You know a movie about homeless teens is effective when the thirteen-year-old watching the film in 1991 has a strong desire to become homeless teen. It wasn’t the excessive drug use, prostitution and violence of living on the streets that attracted me, it was that this was a tight-knit group of friends who enjoyed each other’s company and cared about each other. As I was navigating the social topography of junior high school, a group was all I wished for. This is probably why this R-rated film was a commercial failure, as its rating prevented those who would have loved it film actually seeing it in the theaters.
And what an ensemble. Sean Astin, Balthazar Getty, Ricki Lake, Alyssa Milano, Lara Flynn Boyle…all doing drugs, prostituting themselves, shooting people, begging on the streets. But this wasn’t filmed as an after-school special. THe film doesn’t condone the behavior, but does a great job of depicting the harsh lives of these teens while making them realized characters. If anything, it may have helped a few donations to combat teen homelessness. Me? I just wished I could hang out with them. The opening montage set to Buffalo Springfield’s “For What It’s Worth” showing various homeless teens in Hollywood rivals many of the great musical city prologue montages, right up there with Philadelphia and the “People Are Strange” montage from The Lost Boys.

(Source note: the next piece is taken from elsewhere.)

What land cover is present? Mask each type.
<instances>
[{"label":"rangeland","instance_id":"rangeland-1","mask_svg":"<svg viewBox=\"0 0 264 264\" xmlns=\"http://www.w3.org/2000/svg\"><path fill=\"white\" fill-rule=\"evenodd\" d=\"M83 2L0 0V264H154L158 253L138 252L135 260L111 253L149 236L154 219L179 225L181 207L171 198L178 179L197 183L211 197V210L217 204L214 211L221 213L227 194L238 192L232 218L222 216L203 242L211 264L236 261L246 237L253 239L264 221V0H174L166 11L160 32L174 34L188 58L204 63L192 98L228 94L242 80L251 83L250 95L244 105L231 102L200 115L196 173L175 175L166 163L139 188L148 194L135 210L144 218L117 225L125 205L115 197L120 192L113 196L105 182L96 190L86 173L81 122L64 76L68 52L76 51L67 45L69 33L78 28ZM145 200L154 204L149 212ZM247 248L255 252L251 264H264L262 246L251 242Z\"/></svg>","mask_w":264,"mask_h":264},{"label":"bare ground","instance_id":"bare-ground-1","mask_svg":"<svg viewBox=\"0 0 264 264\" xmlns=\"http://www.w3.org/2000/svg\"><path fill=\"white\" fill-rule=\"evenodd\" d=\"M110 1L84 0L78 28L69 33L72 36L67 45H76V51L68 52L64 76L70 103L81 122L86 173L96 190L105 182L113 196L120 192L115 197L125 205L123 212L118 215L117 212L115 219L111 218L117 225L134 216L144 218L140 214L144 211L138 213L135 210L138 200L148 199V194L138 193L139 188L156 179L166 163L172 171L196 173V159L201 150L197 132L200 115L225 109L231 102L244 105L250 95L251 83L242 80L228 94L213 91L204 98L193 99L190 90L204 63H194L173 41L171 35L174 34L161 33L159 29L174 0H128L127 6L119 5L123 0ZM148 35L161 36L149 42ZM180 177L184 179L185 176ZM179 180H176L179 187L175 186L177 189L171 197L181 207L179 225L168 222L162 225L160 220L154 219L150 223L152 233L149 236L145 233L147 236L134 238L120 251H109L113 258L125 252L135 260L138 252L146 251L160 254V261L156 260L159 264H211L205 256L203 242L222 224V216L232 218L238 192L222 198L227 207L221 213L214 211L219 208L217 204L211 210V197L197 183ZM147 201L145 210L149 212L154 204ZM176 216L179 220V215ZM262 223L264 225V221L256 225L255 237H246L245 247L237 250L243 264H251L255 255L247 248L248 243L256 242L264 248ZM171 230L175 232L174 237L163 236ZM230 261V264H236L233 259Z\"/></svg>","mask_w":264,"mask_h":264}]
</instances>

As with any ensemble films, it can be difficult for the audience to connect with the characters, as there is limited time to spend with each one. WTDTY excels in this using the plot device of King (Dermot Mulroney), being the de facto leader of the group, introducing a new runaway Heather (Lara Flynn Boyle) to the group, so the audience meets and gets to know them as Heather does. It’s a little film school 101, but hey, it works. The film is also framed by King being interviewed by a caseworker, which provides voice-over narration without using the cliche of voice-over narration.
King is both the social alpha and the father figure to the group. They hang out on Hollywood Boulevard, sleep under overpasses, all while taking care of themselves. Woo-hoo! No parents. Thirteen is a great age to fantasize about living in a world with no adults; no coincidence I was also obsessed with stories about summer camp and boarding schools. Each character was confident and had a certain personality quirk. Will Smith was the paraplegic smart-alec, Sean Astin was the heroin addict with the heart of gold. My obsession at that time was with Balthazar Getty’s character Little J, one, because I was totally crushin’, two, he wore striped sport socks with shorts, which I thought was super cool (and was about fifteen years ahead American Apparel) and three, he was a male prostitute, which I found absolutely fascinating. One, because gay culture and visible characters weren’t exactly all over the place in 1991, and he was a prostitute, which was scandalous in itself.
He often visited the home of his john, played by the ubiquitous Stephen Tobolowsky. Tobolowsky is certainly played up to be the creepy pedo type, saying a lot about what the film thought about men that hired male prostitutes. To be fair, Little J is supposedly only fifteen, so there’s that, and the film isn’t exactly espousing third wave feminist views about sex workers. However, my sheltered mind was racing: people really do that? To the film’s credit, they don’t sensationalize the act, the focus is on Little J’s reluctance and his internal struggle to go through with the act.
[My secret obsession with teenage prostitutes would be fed further with the tv movie The Price of Love, starring Peter Faccinelli as a runaway who is forced to sell himself on the streets. All I remember is that when he was “working” he took off his shirt to signal potential clients. Shirt back on = “not available.” I remembr being hung up on the flaws of this system. ]
In a role that could quickly turn to trite, Dermot Mulroney completely owns his role as King. He’s charismatic on screen, he’s very convincing in the interviews, and he’s both tragic and likeable. Too bad Mulroney turned to doing trite romantic comedies. The acting of the cast is also top-notch, making them seem much older than their supposed teen years. This could be because their characters need to grow up quickly, or the fact that adults were still being cast as teenagers.
There has never been a film even remotely close to Where the Day Takes You, one in which doesn’t glamorize the immoral behavior of the characters, but also makes them real characters. Homeless people as developed, humanized characters aren’t usually the protagonists of films, unless its some fantastical gang in a sci-fi world. it’s an interesting concept, and I’d be curious to see how this film would be cast and put to screen today.